11:30 AM - 11:45 AM
[AAS11-04] Recent trend of atmospheric nitrous oxide isotopocules in the Northern Hemisphere
Keywords:Greenhouse gas, Troposphere, Stable isotope analysis
We have been measuring mixing ratio and isotopocule ratios of N2O at one site in the low lattitude and two sites in the high lattitude of the Northern Hemisphere. At Hateruma, a southwestern island of Japan (24°N, 124°E), monthly air samples are collected into glass flasks at 46 m above sea level, and N2O isotopocule analysis has been conducted since 1999. At Novosibirsk in the western Siberia, Russia (55°N, 83°E), monthly samples are collected at altitudes of 500 m and 7000 m by aircraft, and N2O isotopocule data have been obtained since 2005. At Churchill, northern Canada (59°N, 94°W), surface air samples are collected biweekly, and N2O isotopocule analysis has been conducted bimonthly since 2011.
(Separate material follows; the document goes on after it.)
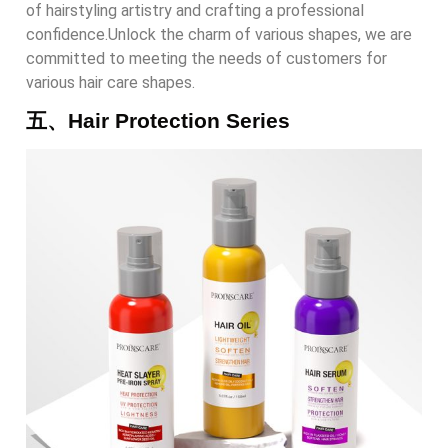
of hairstyling artistry and crafting a professional
confidence.Unlock the charm of various shapes, we are
committed to meeting the needs of customers for
various hair care shapes.
五、Hair Protection Series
Results show that the bulk nitrogen isotope ratio (d15Nbulk) are decreasing at the similar rate (about -0.04‰ yr-1) as reported by firn-air analysis while the N2O mixing ratio are increasing (about 0.8 ppbv yr-1) at the three sites. This suggests isotopically light N2O sources such as agriculture are still contributing to the increase in the atmospheric N2O. Detailed analysis of the time series reveals that year-to-year variation of the mixing ratio and d15Nbulk has been enhanced since around 2010 at all the three sites, and that vertical gradient of the mixing ratio and d15Nbulk over Novosibirsk has been also variable recently. Cause of these findings will be discussed with respect to temporal change in N2O flux and isotopic signature of surface sources and change in atmospheric circulation including troposphere-stratosphere exchange, with the aid of atmospheric model simulation.